↓↓↓
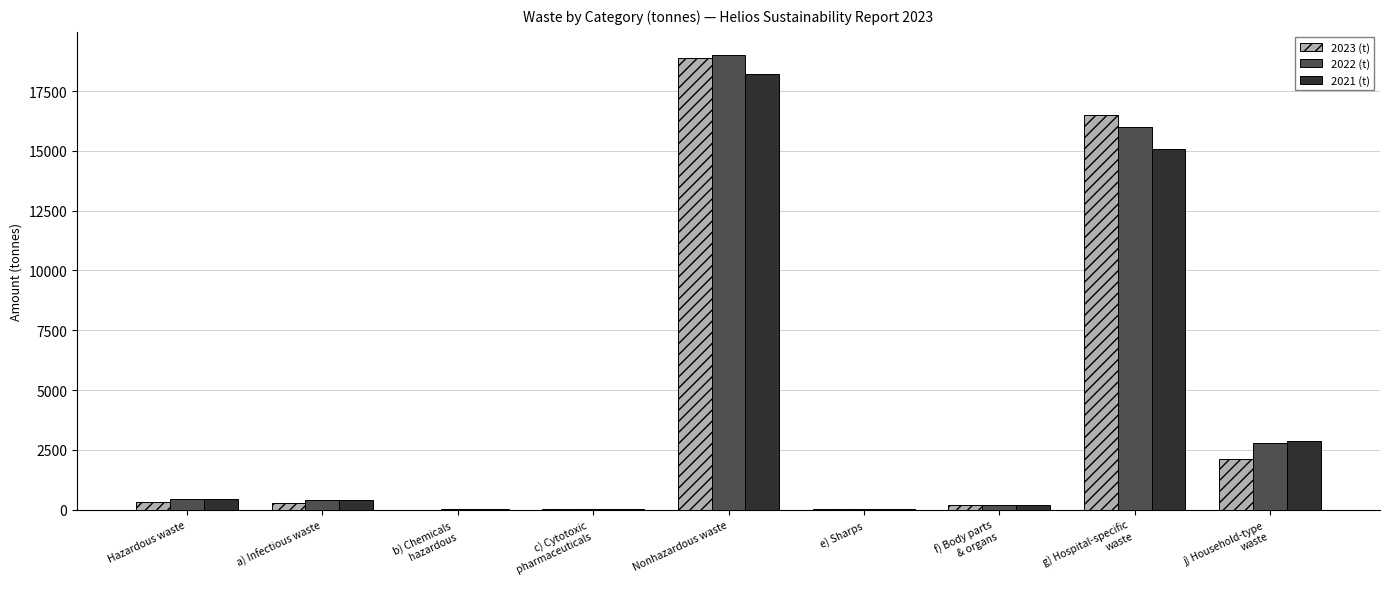

Which category has the highest value in the 2021 (t) series?

Nonhazardous waste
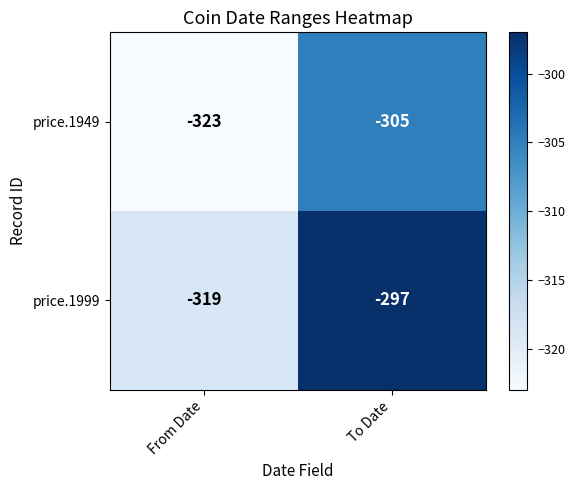

What value does the price.1999 series have at To Date, to the nearest 10?

-300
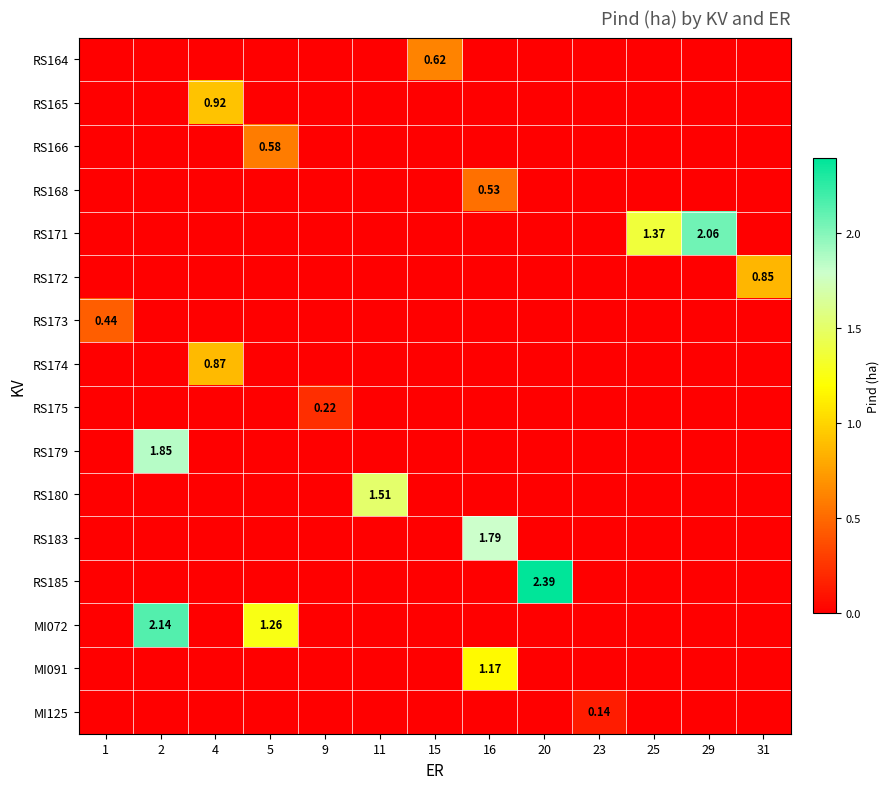

What is the sum of all row_9 values?

1.9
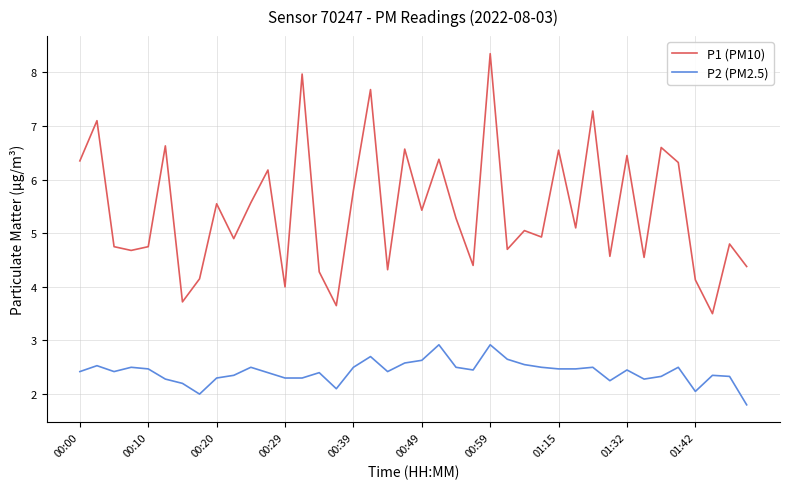

What is the minimum value shown in the chart?

1.8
↑↑↑
TASK OBJECTIVE:
Recast the lines above as a JSON list of strings, with one string per line and the blank lines dropped. Leave the pictures out.

YOUR RESPONSE:
[
  "Which category has the highest value in the 2021 (t) series?",
  "Nonhazardous waste",
  "What value does the price.1999 series have at To Date, to the nearest 10?",
  "-300",
  "What is the sum of all row_9 values?",
  "1.9",
  "What is the minimum value shown in the chart?",
  "1.8"
]